The HomeAid experience often creates ongoing links between a volunteer or company and a community-care provider. Many volunteers promote the organizations with which they worked. Some also keep in touch with people they met, continue giving monetary and in-kind gifts, and remember residents of HomeAid facilities on birthdays and holidays.

"Countless times people in the industry thank me for allowing them to be involved in HomeAid," Lennon says. "They don't care about the recognition they receive, but rather focus on the fulfillment they get from knowing they're using their craft and expertise to redeem someone else's life."
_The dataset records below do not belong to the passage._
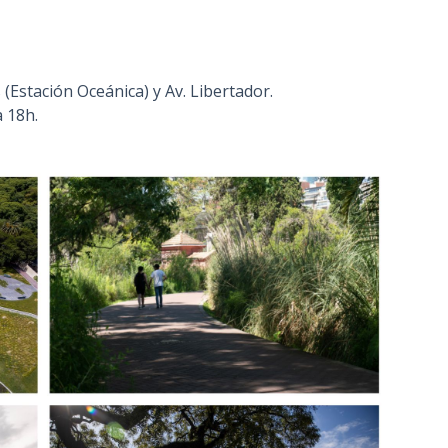
n
c
i
s (Estación Oceánica) y Av. Libertador.
p
 18h.
a
l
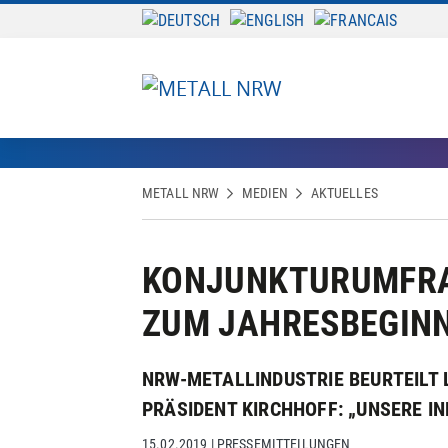
METALL NRW
MEDIEN
AKTUELLES
KONJUNKTURUMFRA
ZUM JAHRESBEGINN
NRW-METALLINDUSTRIE BEURTEILT
PRÄSIDENT KIRCHHOFF: „UNSERE I
15.02.2019
|
PRESSEMITTEILUNGEN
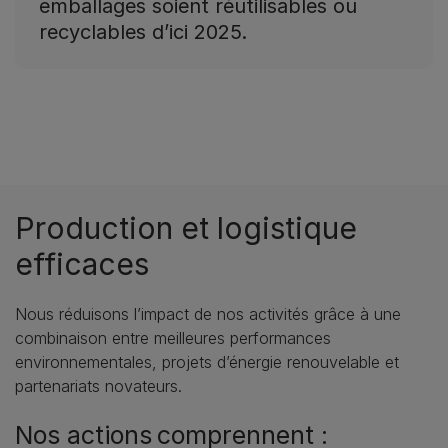
emballages soient réutilisables ou
recyclables d’ici 2025.
Production et logistique
efficaces
Nous réduisons l’impact de nos activités grâce à une
combinaison entre meilleures performances
environnementales, projets d’énergie renouvelable et
partenariats novateurs.
Nos actions comprennent :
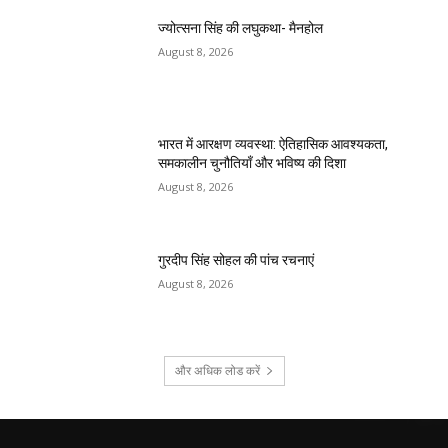
ज्योत्सना सिंह की लघुकथा- मैनहोल
August 8, 2026
भारत में आरक्षण व्यवस्था: ऐतिहासिक आवश्यकता,
समकालीन चुनौतियाँ और भविष्य की दिशा
August 8, 2026
गुरदीप सिंह सोहल की पांच रचनाएं
August 8, 2026
और अधिक लोड करें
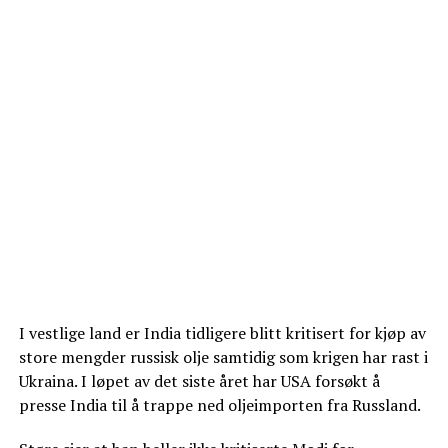
I vestlige land er India tidligere blitt kritisert for kjøp av
store mengder russisk olje samtidig som krigen har rast i
Ukraina. I løpet av det siste året har USA forsøkt å
presse India til å trappe ned oljeimporten fra Russland.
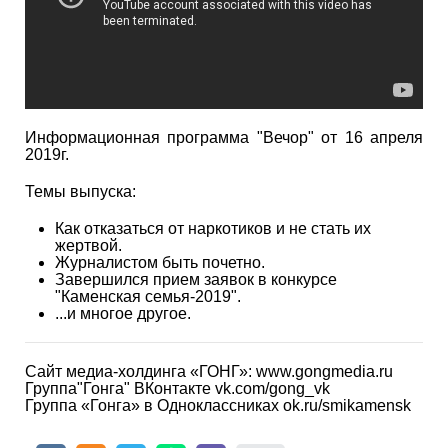
Информационная программа "Вечор" от 16 апреля
2019г.
Темы выпуска:
Как отказаться от наркотиков и не стать их
жертвой.
Журналистом быть почетно.
Завершился прием заявок в конкурсе
"Каменская семья-2019".
...и многое другое.
Сайт медиа-холдинга «ГОНГ»: www.gongmedia.ru
Группа"Гонга" ВКонтакте vk.com/gong_vk
Группа «Гонга» в Одноклассниках ok.ru/smikamensk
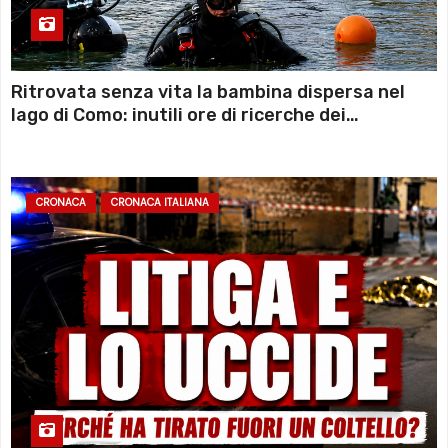
Ritrovata senza vita la bambina dispersa nel
lago di Como: inutili ore di ricerche dei
sommozzatori
CRONACA
CRONACA ITALIANA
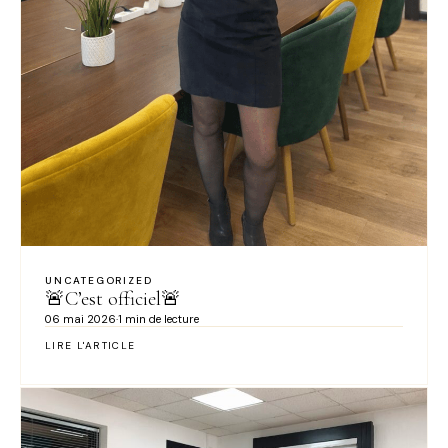
UNCATEGORIZED
🚨C’est officiel🚨
06 mai 2026
·
1 min de lecture
LIRE L'ARTICLE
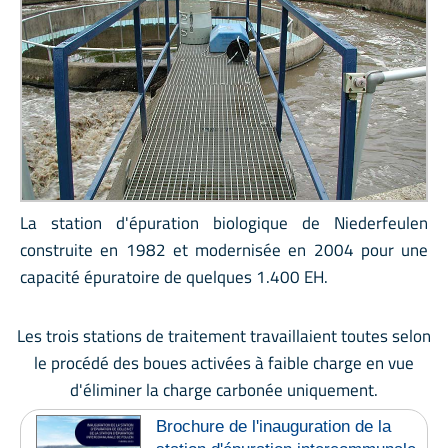
La station d'épuration biologique de Niederfeulen
construite en 1982 et modernisée en 2004 pour une
capacité épuratoire de quelques 1.400 EH.
Les trois stations de traitement travaillaient toutes selon
le procédé des boues activées à faible charge en vue
d'éliminer la charge carbonée uniquement.
Brochure de l'inauguration de la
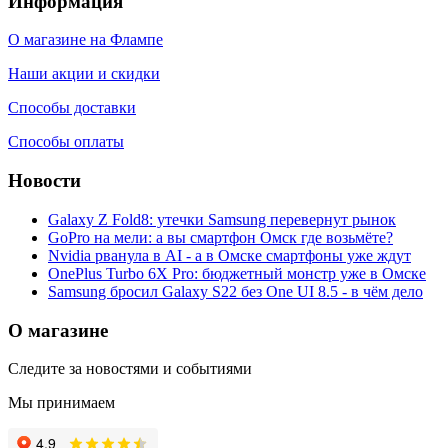
Информация
О магазине на Флампе
Наши акции и скидки
Способы доставки
Способы оплаты
Новости
Galaxy Z Fold8: утечки Samsung перевернут рынок
GoPro на мели: а вы смартфон Омск где возьмёте?
Nvidia рванула в AI - а в Омске смартфоны уже ждут
OnePlus Turbo 6X Pro: бюджетный монстр уже в Омске
Samsung бросил Galaxy S22 без One UI 8.5 - в чём дело
О магазине
Следите за новостями и событиями
Мы принимаем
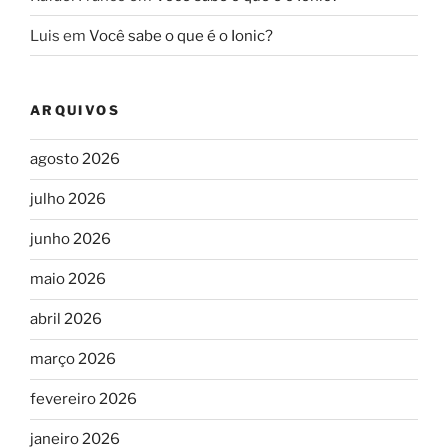
Luis
em
Você sabe o que é o Ionic?
ARQUIVOS
agosto 2026
julho 2026
junho 2026
maio 2026
abril 2026
março 2026
fevereiro 2026
janeiro 2026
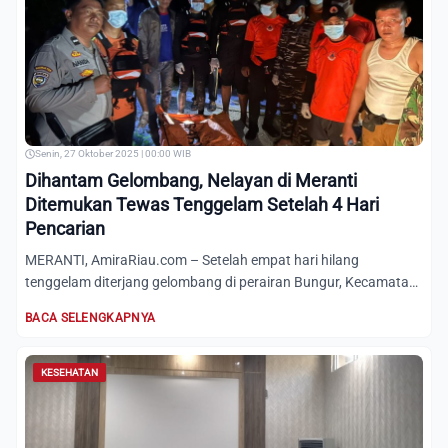
Senin, 27 Oktober 2025 | 00:00 WIB
Dihantam Gelombang, Nelayan di Meranti
Ditemukan Tewas Tenggelam Setelah 4 Hari
Pencarian
MERANTI, AmiraRiau.com – Setelah empat hari hilang
tenggelam diterjang gelombang di perairan Bungur, Kecamatan
Rangsang...
BACA SELENGKAPNYA
KESEHATAN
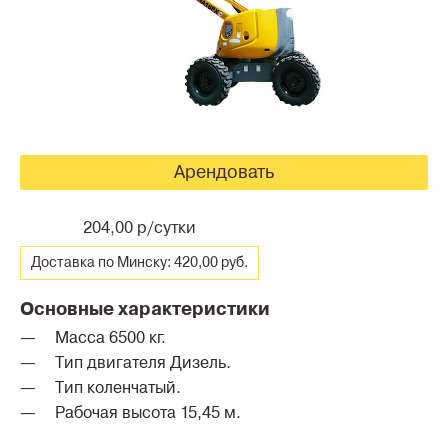
Арендовать
204,00 р/сутки
Доставка по Минску: 420,00 руб.
Основные характеристики
Масса 6500 кг.
Тип двигателя Дизель.
Тип коленчатый.
Рабочая высота 15,45 м.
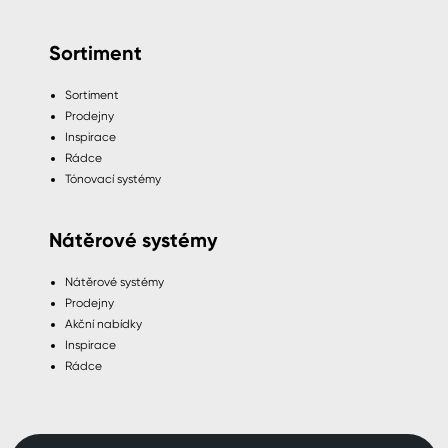
Sortiment
Sortiment
Prodejny
Inspirace
Rádce
Tónovací systémy
Nátěrové systémy
Nátěrové systémy
Prodejny
Akční nabídky
Inspirace
Rádce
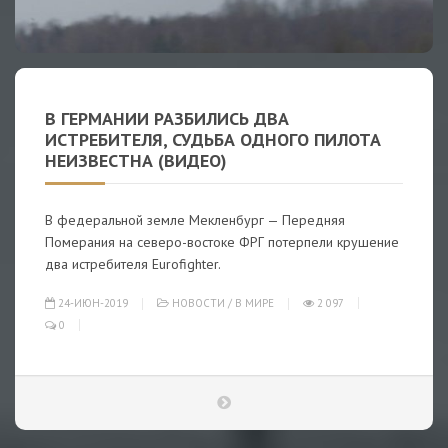
В ГЕРМАНИИ РАЗБИЛИСЬ ДВА
ИСТРЕБИТЕЛЯ, СУДЬБА ОДНОГО ПИЛОТА
НЕИЗВЕСТНА (ВИДЕО)
В федеральной земле Мекленбург — Передняя
Померания на северо-востоке ФРГ потерпели крушение
два истребителя Eurofighter.
24-ИЮН-2019
НОВОСТИ
/
В МИРЕ
2 097
0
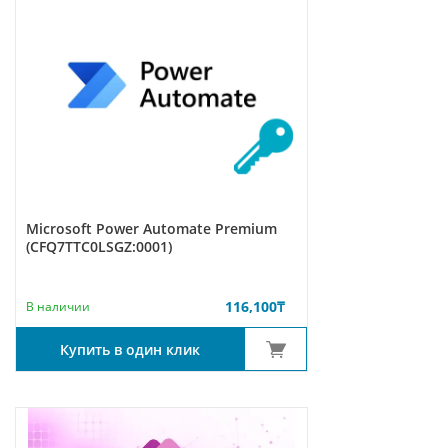
Microsoft Power Automate Premium
(CFQ7TTC0LSGZ:0001)
116,100
₸
В наличии
Купить в один клик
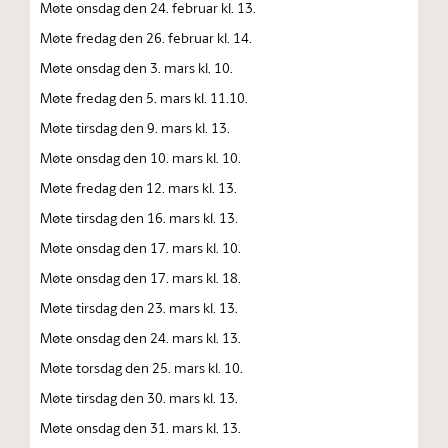
Møte onsdag den 24. februar kl. 13.
Møte fredag den 26. februar kl. 14.
Møte onsdag den 3. mars kl. 10.
Møte fredag den 5. mars kl. 11.10.
Møte tirsdag den 9. mars kl. 13.
Møte onsdag den 10. mars kl. 10.
Møte fredag den 12. mars kl. 13.
Møte tirsdag den 16. mars kl. 13.
Møte onsdag den 17. mars kl. 10.
Møte onsdag den 17. mars kl. 18.
Møte tirsdag den 23. mars kl. 13.
Møte onsdag den 24. mars kl. 13.
Møte torsdag den 25. mars kl. 10.
Møte tirsdag den 30. mars kl. 13.
Møte onsdag den 31. mars kl. 13.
The talents of the building industry generate the juice that fuels HomeAid. "Without the building industry, there would be no HomeAid program," Lennon says. "The building industry is huge and full of visionaries who are smart, can-do entrepreneurs -- bighearted people with service-oriented corporate cultures. They're people who build dreams for families and communities. With HomeAid, we've packaged something tailor-made for the building industry."

Lennon recalls taking a builder and an architect to a home for young unwed mothers. They met the program director and some of the girls. The proposed project involved expanding the facility from six to 12 beds. Instead, the builder scanned the property and suggested building a new house on an adjacent site, tearing down the existing house and building a new one. The team delivered a 2,800-square-foot house and a 5,000-square-foot facility to accommodate more moms and allow them to reside there an extra year with their newborns.

For another project, Lennon arrived for an 8 a.m. dedication ceremony and met two interior designers. When he asked the volunteers what time they had arrived, they said they'd been working on the house all night. "It had to be right," they told him.